▶ [Aangeleverd fragment]:
# # # # # # #

Daarnaast moet gewerkt blijven worden aan het sneller realiseren van woonplekken binnen de huidige woningvoorraad, én zijn forse investeringen in preventie van dakloosheid noodzakelijk. Ik roep gemeenten daarom dringend op om op heel korte termijn serieus werk te maken van het versterken van de bestaanszekerheid en vroegsignalering van problemen zodat mensen hun woonplek niet verliezen, én om snel meer woonplekken te creëren. Dat kan ook door onorthodoxe maatregelen die het adagium «dakloosheid voorkomen is altijd de beste oplossing» in de praktijk brengen. Gemeenten zouden bijvoorbeeld gebruik kunnen maken van de mogelijkheden en bevoegdheden die zij hebben om lokale belemmerende regelgeving (tijdelijk) buiten werking te stellen en procedures fors te versnellen. Denk daarbij onder meer aan het opschorten van de kostendelersnorm in geval van dreigende dakloosheid, het bijstaan van mensen bij oplopende betalingsachterstanden en vlot maatwerk bieden met behulp van de Participatiewet, de bijzondere bijstand en armoederegelingen. Andere mogelijkheden zijn snelheid genereren, door bijvoorbeeld het herbestemmen van kantoren, zorgvastgoed, scholen e.d. door gemeenten of corporaties; de tijdelijke inzet van hotels en andere accommodaties (bijv. recreatiewoningen); tijdelijk verblijf bij een gasthuishouden (logeerregeling), regionale uitwisseling om mensen sneller te huisvesten en het snel plaatsen van tijdelijke units. Daarnaast roep ik gemeenten op ook voldoende reguliere huurwoningen beschikbaar te stellen om de uitstroom uit de opvang te versnellen en mensen sneller een (t)huis te bieden.

# # # # # # #

▶ [Afbeeldingen van menselijke houdingen met coördinaten]:

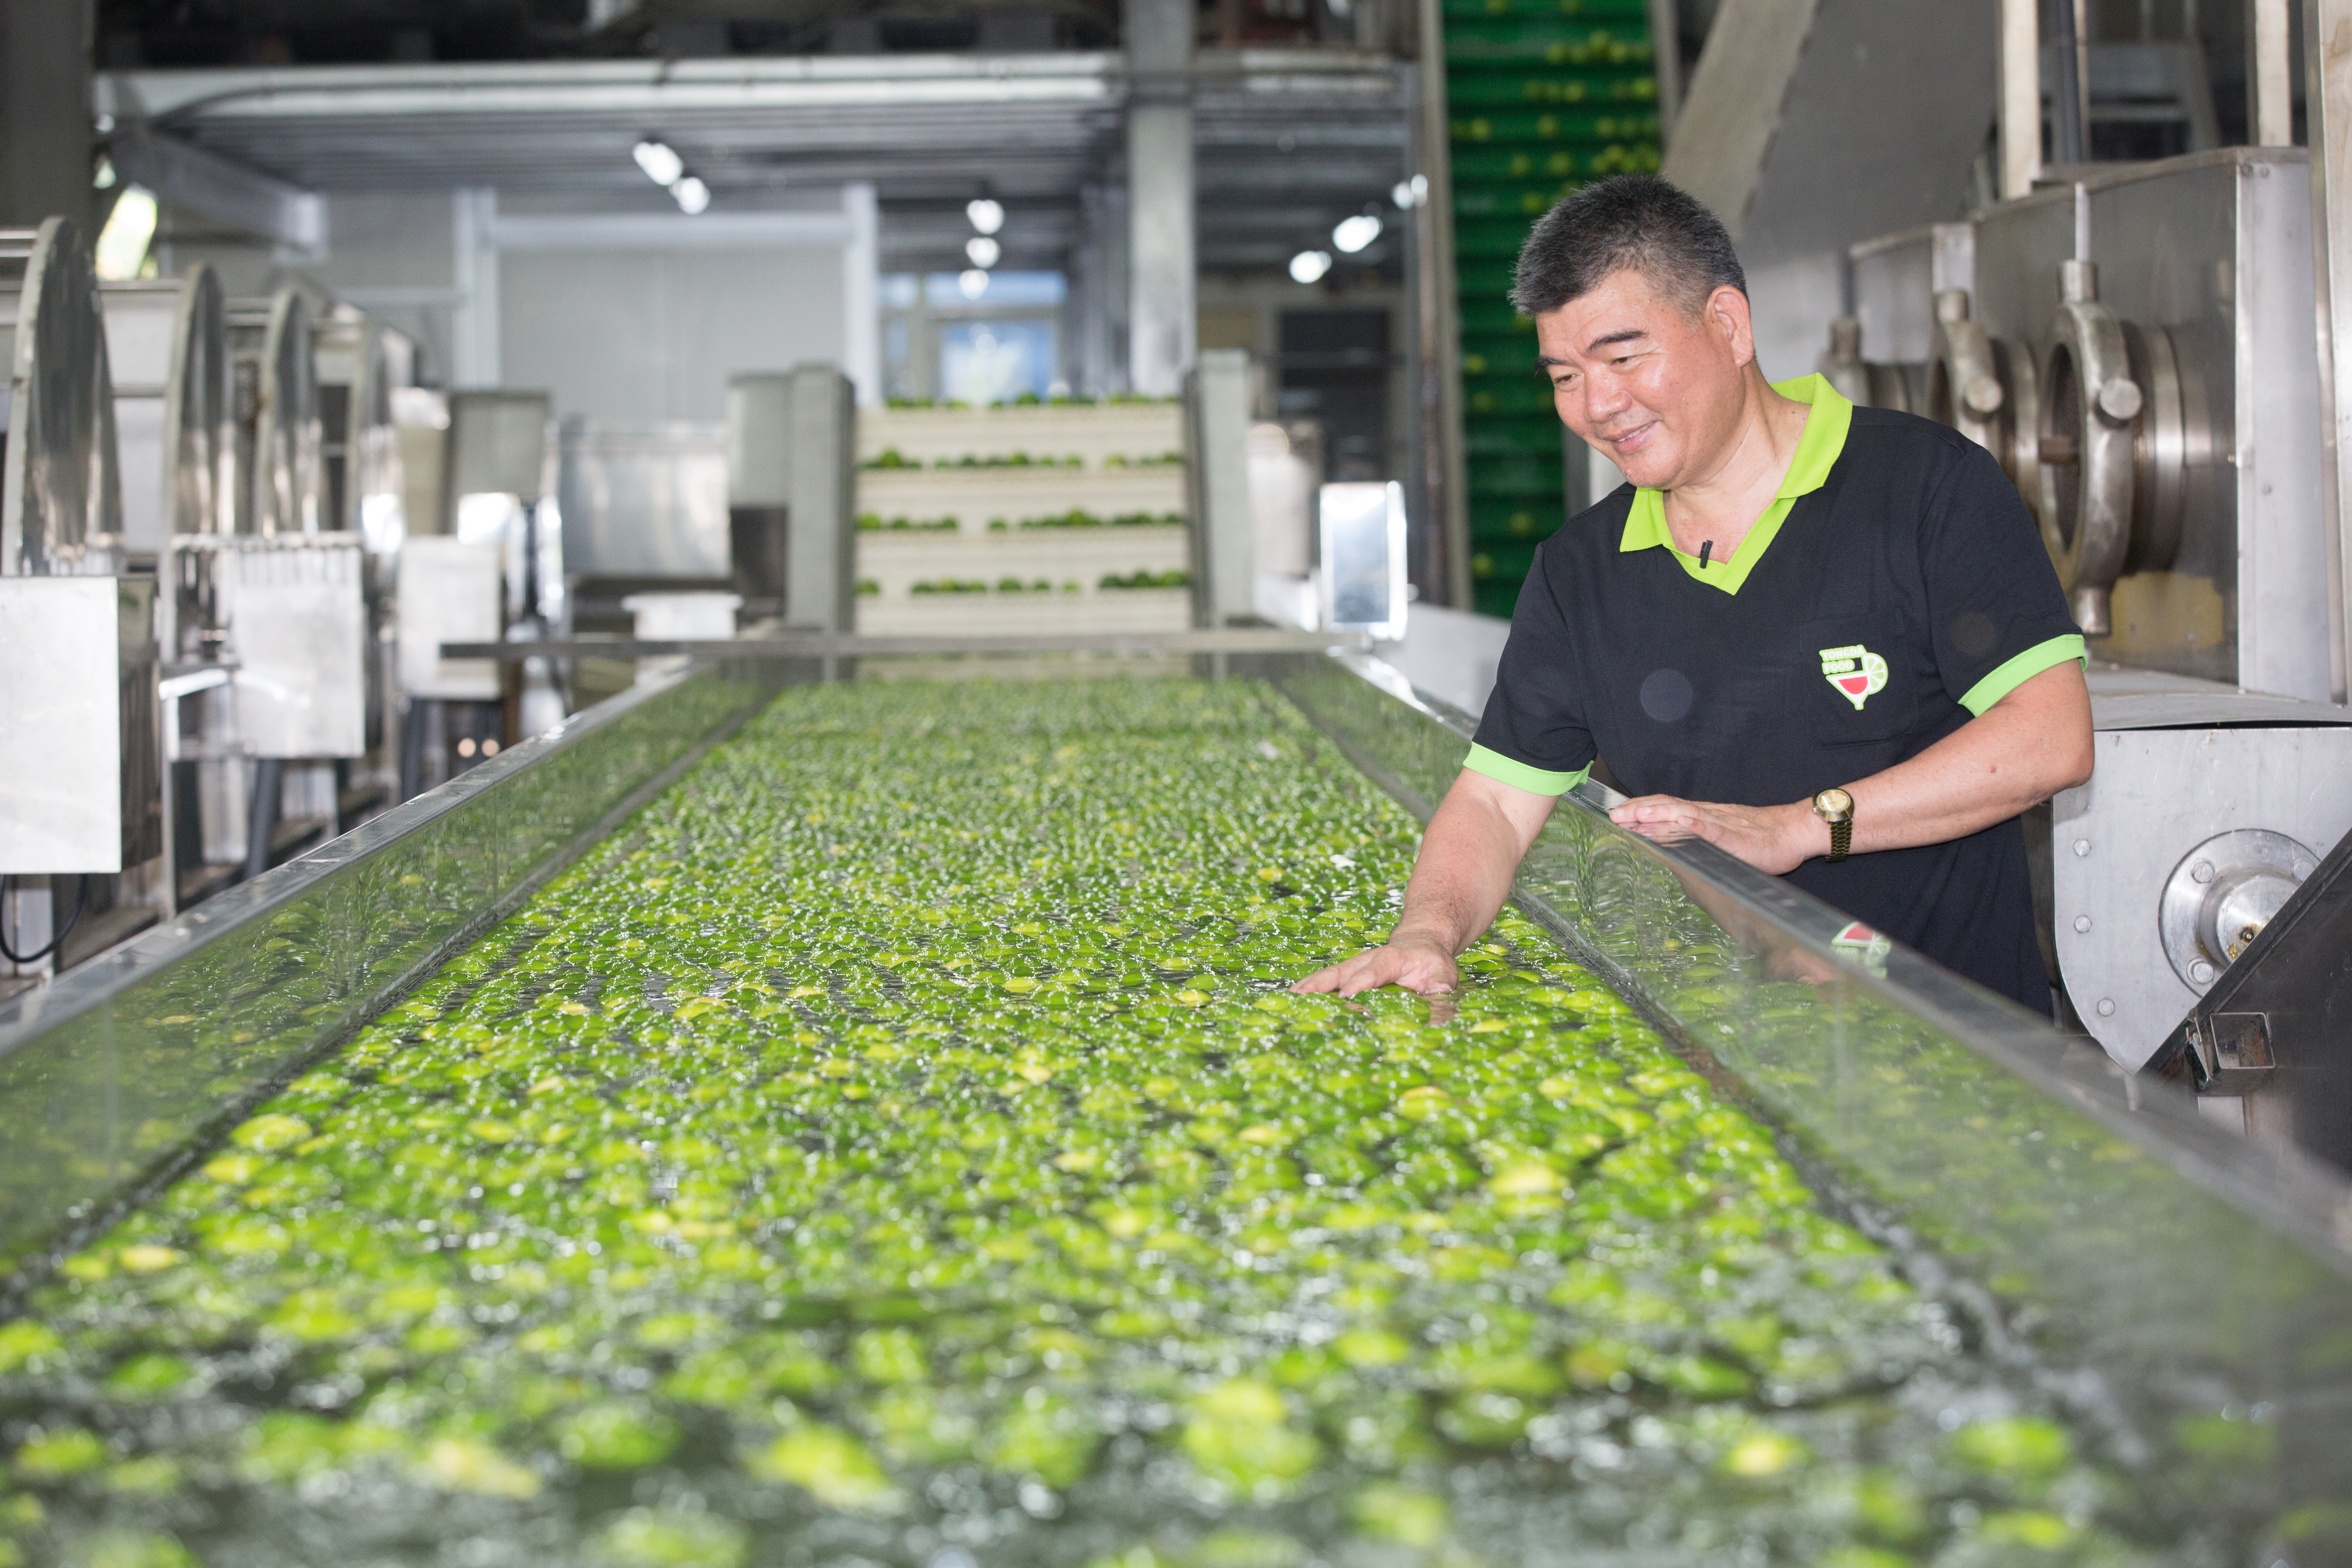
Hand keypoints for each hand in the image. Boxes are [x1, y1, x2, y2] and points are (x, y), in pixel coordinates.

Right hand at [1292, 931, 1458, 997]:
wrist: (1421, 940)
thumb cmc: (1432, 962)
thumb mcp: (1443, 972)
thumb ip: (1439, 985)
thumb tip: (1438, 993)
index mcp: (1392, 959)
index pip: (1375, 972)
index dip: (1361, 983)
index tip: (1347, 995)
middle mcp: (1369, 959)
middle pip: (1342, 970)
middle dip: (1323, 983)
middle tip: (1302, 997)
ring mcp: (1356, 964)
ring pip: (1331, 973)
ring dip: (1311, 985)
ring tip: (1291, 998)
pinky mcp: (1349, 970)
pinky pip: (1329, 977)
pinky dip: (1311, 986)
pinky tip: (1294, 997)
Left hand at [1607, 795, 1821, 875]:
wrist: (1791, 831)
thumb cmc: (1758, 840)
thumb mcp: (1720, 839)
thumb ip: (1696, 841)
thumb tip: (1668, 849)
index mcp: (1702, 817)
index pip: (1666, 807)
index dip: (1641, 808)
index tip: (1617, 813)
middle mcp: (1706, 816)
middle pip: (1668, 807)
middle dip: (1639, 810)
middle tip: (1615, 815)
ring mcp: (1721, 825)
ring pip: (1685, 813)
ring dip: (1659, 813)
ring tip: (1637, 815)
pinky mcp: (1736, 837)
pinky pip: (1714, 829)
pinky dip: (1697, 824)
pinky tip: (1682, 822)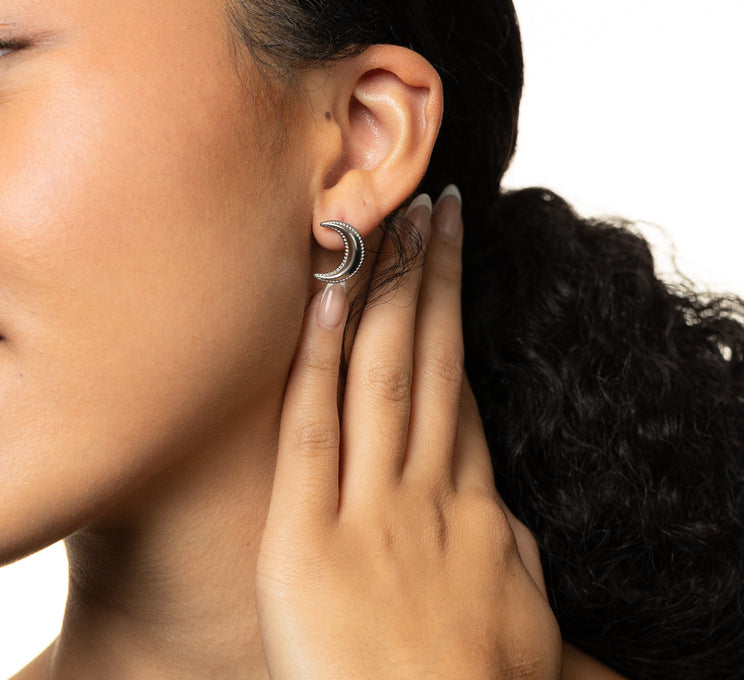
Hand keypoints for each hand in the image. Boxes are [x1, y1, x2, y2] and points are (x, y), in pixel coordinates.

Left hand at [256, 188, 561, 679]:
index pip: (459, 393)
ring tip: (396, 223)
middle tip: (437, 211)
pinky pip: (314, 430)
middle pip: (433, 362)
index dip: (454, 324)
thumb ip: (504, 547)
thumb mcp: (519, 615)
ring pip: (385, 376)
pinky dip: (320, 358)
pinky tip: (326, 296)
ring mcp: (370, 510)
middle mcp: (429, 493)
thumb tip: (498, 504)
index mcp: (476, 511)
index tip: (448, 269)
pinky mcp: (307, 540)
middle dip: (437, 280)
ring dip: (390, 293)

# # # # # # #

Beantwoord de volgende vragen over het fragment over dakloosheid.
(a) Waarin zijn volgens het fragment forse investeringen noodzakelijk?
(b) Welk adagium moet volgens het fragment met onorthodoxe maatregelen in de praktijk worden gebracht?
(c) Met welk doel worden gemeenten opgeroepen voldoende reguliere huurwoningen beschikbaar te stellen?
De rijen vormen afzonderlijk materiaal, los van het fragment.

(a) In preventie van dakloosheid.
(b) «dakloosheid voorkomen is altijd de beste oplossing».
(c) Om de uitstroom uit de opvang te versnellen en mensen sneller een (t)huis te bieden.